Reproduce each of the following lines verbatim, keeping their order.

━━━ DATA SHOWN

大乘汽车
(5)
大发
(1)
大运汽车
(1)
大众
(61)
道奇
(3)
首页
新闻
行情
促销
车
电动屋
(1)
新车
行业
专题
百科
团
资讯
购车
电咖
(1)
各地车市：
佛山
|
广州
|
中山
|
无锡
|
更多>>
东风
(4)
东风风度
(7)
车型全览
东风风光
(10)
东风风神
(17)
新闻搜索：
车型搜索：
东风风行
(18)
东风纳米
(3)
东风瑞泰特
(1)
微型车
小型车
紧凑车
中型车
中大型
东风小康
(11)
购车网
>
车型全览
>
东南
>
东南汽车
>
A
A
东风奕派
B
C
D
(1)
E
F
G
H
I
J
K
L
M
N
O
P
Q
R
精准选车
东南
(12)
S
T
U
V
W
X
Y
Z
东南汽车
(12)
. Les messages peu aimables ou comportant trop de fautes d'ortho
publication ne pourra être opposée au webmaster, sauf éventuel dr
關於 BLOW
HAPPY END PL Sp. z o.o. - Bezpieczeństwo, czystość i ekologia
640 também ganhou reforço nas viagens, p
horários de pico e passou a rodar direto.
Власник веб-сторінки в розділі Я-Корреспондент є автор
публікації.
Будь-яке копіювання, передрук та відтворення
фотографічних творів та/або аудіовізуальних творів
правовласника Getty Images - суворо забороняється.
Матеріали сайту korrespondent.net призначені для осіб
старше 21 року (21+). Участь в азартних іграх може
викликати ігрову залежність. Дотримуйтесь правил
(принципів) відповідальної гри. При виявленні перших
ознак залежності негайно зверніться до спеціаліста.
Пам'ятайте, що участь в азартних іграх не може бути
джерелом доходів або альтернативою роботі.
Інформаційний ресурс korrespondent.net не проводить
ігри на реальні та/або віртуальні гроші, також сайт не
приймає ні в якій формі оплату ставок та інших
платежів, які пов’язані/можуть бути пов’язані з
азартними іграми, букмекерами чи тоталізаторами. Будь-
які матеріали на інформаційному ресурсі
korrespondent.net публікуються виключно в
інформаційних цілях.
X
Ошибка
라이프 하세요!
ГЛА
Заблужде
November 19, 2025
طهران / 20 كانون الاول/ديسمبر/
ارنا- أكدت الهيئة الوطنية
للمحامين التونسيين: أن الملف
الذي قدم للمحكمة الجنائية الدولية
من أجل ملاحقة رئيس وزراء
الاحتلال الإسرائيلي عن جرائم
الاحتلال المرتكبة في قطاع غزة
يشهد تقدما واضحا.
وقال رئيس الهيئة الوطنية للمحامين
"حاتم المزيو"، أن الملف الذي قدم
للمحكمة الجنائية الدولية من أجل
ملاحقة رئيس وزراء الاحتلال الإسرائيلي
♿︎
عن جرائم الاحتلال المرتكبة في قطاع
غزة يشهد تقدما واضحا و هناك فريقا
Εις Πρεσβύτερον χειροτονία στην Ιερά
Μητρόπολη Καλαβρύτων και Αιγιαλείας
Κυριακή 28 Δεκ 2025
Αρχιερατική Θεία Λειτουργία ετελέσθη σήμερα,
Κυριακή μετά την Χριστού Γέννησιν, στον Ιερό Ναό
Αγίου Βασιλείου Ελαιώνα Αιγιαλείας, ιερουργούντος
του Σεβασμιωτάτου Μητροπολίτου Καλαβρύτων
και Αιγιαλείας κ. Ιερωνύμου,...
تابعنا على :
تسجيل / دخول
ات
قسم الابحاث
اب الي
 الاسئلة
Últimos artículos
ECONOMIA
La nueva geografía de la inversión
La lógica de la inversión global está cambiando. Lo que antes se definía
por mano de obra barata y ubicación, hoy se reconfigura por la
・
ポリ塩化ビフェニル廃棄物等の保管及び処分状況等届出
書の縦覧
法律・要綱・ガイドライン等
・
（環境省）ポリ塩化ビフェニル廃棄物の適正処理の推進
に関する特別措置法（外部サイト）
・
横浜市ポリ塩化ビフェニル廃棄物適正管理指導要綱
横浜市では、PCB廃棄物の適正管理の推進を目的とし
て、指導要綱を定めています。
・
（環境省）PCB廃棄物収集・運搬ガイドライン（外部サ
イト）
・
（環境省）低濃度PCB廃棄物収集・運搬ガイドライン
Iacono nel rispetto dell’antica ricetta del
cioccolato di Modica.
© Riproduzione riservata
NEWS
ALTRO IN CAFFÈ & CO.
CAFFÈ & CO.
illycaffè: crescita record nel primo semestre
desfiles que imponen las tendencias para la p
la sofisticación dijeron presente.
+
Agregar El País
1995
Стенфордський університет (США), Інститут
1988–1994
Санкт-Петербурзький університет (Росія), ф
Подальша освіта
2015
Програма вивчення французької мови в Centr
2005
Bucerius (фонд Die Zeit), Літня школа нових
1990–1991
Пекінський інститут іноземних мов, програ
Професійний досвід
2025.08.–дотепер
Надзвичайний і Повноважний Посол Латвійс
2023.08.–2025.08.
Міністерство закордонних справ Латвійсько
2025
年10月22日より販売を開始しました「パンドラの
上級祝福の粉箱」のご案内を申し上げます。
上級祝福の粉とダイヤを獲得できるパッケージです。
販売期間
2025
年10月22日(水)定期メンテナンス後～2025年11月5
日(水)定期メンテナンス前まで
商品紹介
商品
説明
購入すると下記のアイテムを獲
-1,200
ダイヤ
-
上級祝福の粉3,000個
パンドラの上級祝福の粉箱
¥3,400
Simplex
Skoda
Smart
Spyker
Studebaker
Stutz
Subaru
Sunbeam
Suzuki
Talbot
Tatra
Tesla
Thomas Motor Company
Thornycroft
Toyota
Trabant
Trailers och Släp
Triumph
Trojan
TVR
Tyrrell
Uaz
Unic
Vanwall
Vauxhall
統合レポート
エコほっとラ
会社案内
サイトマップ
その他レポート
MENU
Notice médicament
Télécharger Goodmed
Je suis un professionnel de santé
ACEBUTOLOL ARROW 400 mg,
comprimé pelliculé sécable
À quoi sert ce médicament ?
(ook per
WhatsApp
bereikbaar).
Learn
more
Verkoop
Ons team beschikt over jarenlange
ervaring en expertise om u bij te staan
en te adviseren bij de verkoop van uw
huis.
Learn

━━━━━━

§ **EXERCISE SOLUTION**
大乘汽车
(5)
大发
(1)
大运汽车
(1)
大众
(61)
道奇
(3)
首页
新闻
行情
促销
车
电动屋
(1)
新车
行业
专题
百科
团
资讯
购车
电咖
(1)
各地车市：
佛山
|
广州
|
中山
|
无锡
|
更多>>
东风
(4)
东风风度
(7)
车型全览
东风风光
(10)
东风风神
(17)
新闻搜索：
车型搜索：
东风风行
(18)
东风纳米
(3)
东风瑞泰特
(1)
微型车
小型车
紧凑车
中型车
中大型
东风小康
(11)
购车网
>
车型全览
>
东南
>
东南汽车
>
A
A
东风奕派
B
C
D
(1)
E
F
G
H
I
J
K
L
M
N
O
P
Q
R
精准选车
东南
(12)
S
T
U
V
W
X
Y
Z
东南汽车
(12)
. Les messages peu aimables ou comportant trop de fautes d'ortho
publication ne pourra être opposée au webmaster, sauf éventuel dr
關於 BLOW
HAPPY END PL Sp. z o.o. - Bezpieczeństwo, czystość i ekologia
640 também ganhou reforço nas viagens, p
horários de pico e passou a rodar direto.
Власник веб-сторінки в розділі Я-Корреспондент є автор
публікації.
Будь-яке копіювання, передрук та відтворення
фотографічних творів та/або аудіовізуальних творів
правовласника Getty Images - суворо забороняється.
Матеріали сайту korrespondent.net призначені для осіб
старше 21 року (21+). Участь в азартних іграх може
викликати ігрову залежність. Дотримуйтесь правил
(принципів) відповідальної гри. При виявленні перших
ознак залежності негайно зверніться до спеціаліста.
Пам'ятайте, що участь в азартних іграх не може бути
джерелом доходів або альтернативою роботі.
Інформаційний ресурс korrespondent.net не проводить
ігри на реальні та/або віртуальні гроші, також сайт не
приймає ні в якій формі оплату ставок та інших
платежів, які пов’язані/можуть бути пов’язані з
азартними іграми, букмекерами чи тоталізаторами. Будь-
які матеріали на інформаційному ресурсі
korrespondent.net публікуються виключно в
інформаційних цілях.
X
Ошибка
라이프 하세요!
ГЛА
Заблужде
November 19, 2025
طهران / 20 كانون الاول/ديسمبر/
ارنا- أكدت الهيئة الوطنية
للمحامين التونسيين: أن الملف
الذي قدم للمحكمة الجنائية الدولية
من أجل ملاحقة رئيس وزراء
الاحتلال الإسرائيلي عن جرائم
الاحتلال المرتكبة في قطاع غزة
يشهد تقدما واضحا.
وقال رئيس الهيئة الوطنية للمحامين
"حاتم المزيو"، أن الملف الذي قدم
للمحكمة الجنائية الدولية من أجل
ملاحقة رئيس وزراء الاحتلال الإسرائيلي
♿︎
عن جرائم الاحتلال المرتكبة في قطاع
غزة يشهد تقدما واضحا و هناك فريقا
Εις Πρεσβύτερον χειροτονία στην Ιερά
Μητρόπολη Καλαβρύτων και Αιγιαλείας
Κυριακή 28 Δεκ 2025
Αρχιερατική Θεία Λειτουργία ετελέσθη σήμερα,
Κυριακή μετά την Χριστού Γέννησιν, στον Ιερό Ναό
Αγίου Βασιλείου Ελαιώνα Αιγιαλείας, ιερουργούντος
του Σεβασμιωτάτου Μητροπολίτου Καλαβρύτων
και Αιγιαλείας κ. Ιερωνύμου,...
تابعنا على :
تسجيل / دخول
ات
قسم الابحاث
اب الي
 الاسئلة
Últimos artículos
ECONOMIA
La nueva geografía de la inversión
La lógica de la inversión global está cambiando. Lo que antes se definía
por mano de obra barata y ubicación, hoy se reconfigura por la
・
ポリ塩化ビフェニル廃棄物等の保管及び処分状況等届出
書の縦覧
法律・要綱・ガイドライン等
・
（環境省）ポリ塩化ビフェニル廃棄物の適正処理の推進
に関する特別措置法（外部サイト）
・
横浜市ポリ塩化ビフェニル廃棄物適正管理指導要綱
横浜市では、PCB廃棄物の適正管理の推進を目的とし
て、指導要綱を定めています。
・
（環境省）PCB廃棄物収集・運搬ガイドライン（外部サ
イト）
・
（環境省）低濃度PCB廃棄物収集・運搬ガイドライン
Iacono nel rispetto dell’antica ricetta del
cioccolato di Modica.
© Riproduzione riservata
NEWS
ALTRO IN CAFFÈ & CO.
CAFFÈ & CO.
illycaffè: crescita record nel primo semestre
desfiles que imponen las tendencias para la p
la sofisticación dijeron presente.
+
Agregar El País
1995
Стенфордський університет (США), Інститут
1988–1994
Санкт-Петербурзький університет (Росія), ф
Подальша освіта
2015
Програма вивчення французької мови в Centr
2005
Bucerius (фонд Die Zeit), Літня школа нових
1990–1991
Пекінський інститут іноземних мов, програ
Професійний досвід
2025.08.–дотепер
Надзвичайний і Повноважний Посол Латвійс
2023.08.–2025.08.
Міністерство закордонних справ Латвійсько
2025
年10月22日より販売を開始しました「パンドラの
上級祝福の粉箱」のご案内を申し上げます。
上級祝福の粉とダイヤを獲得できるパッケージです。
販売期間
2025
年10月22日(水)定期メンテナンス後～2025年11月5
日(水)定期メンテナンス前まで
商品紹介
商品
説明
購入すると下記のアイテムを獲
-1,200
ダイヤ
-
上級祝福の粉3,000個
パンドラの上級祝福の粉箱
¥3,400
Simplex
Skoda
Smart
Spyker
Studebaker
Stutz
Subaru
Sunbeam
Suzuki
Talbot
Tatra
Tesla
Thomas Motor Company
Thornycroft
Toyota
Trabant
Trailers och Släp
Triumph
Trojan
TVR
Tyrrell
Uaz
Unic
Vanwall
Vauxhall
統合レポート
エコほっとラ
会社案内
サイトマップ
その他レポート
MENU
Notice médicament
Télécharger Goodmed
Je suis un professionnel de santé
ACEBUTOLOL ARROW 400 mg,
comprimé pelliculé sécable
À quoi sert ce médicament ?
(ook per
WhatsApp
bereikbaar).
Learn
more
Verkoop
Ons team beschikt over jarenlange
ervaring en expertise om u bij te staan
en te adviseren bij de verkoop van uw
huis.
Learn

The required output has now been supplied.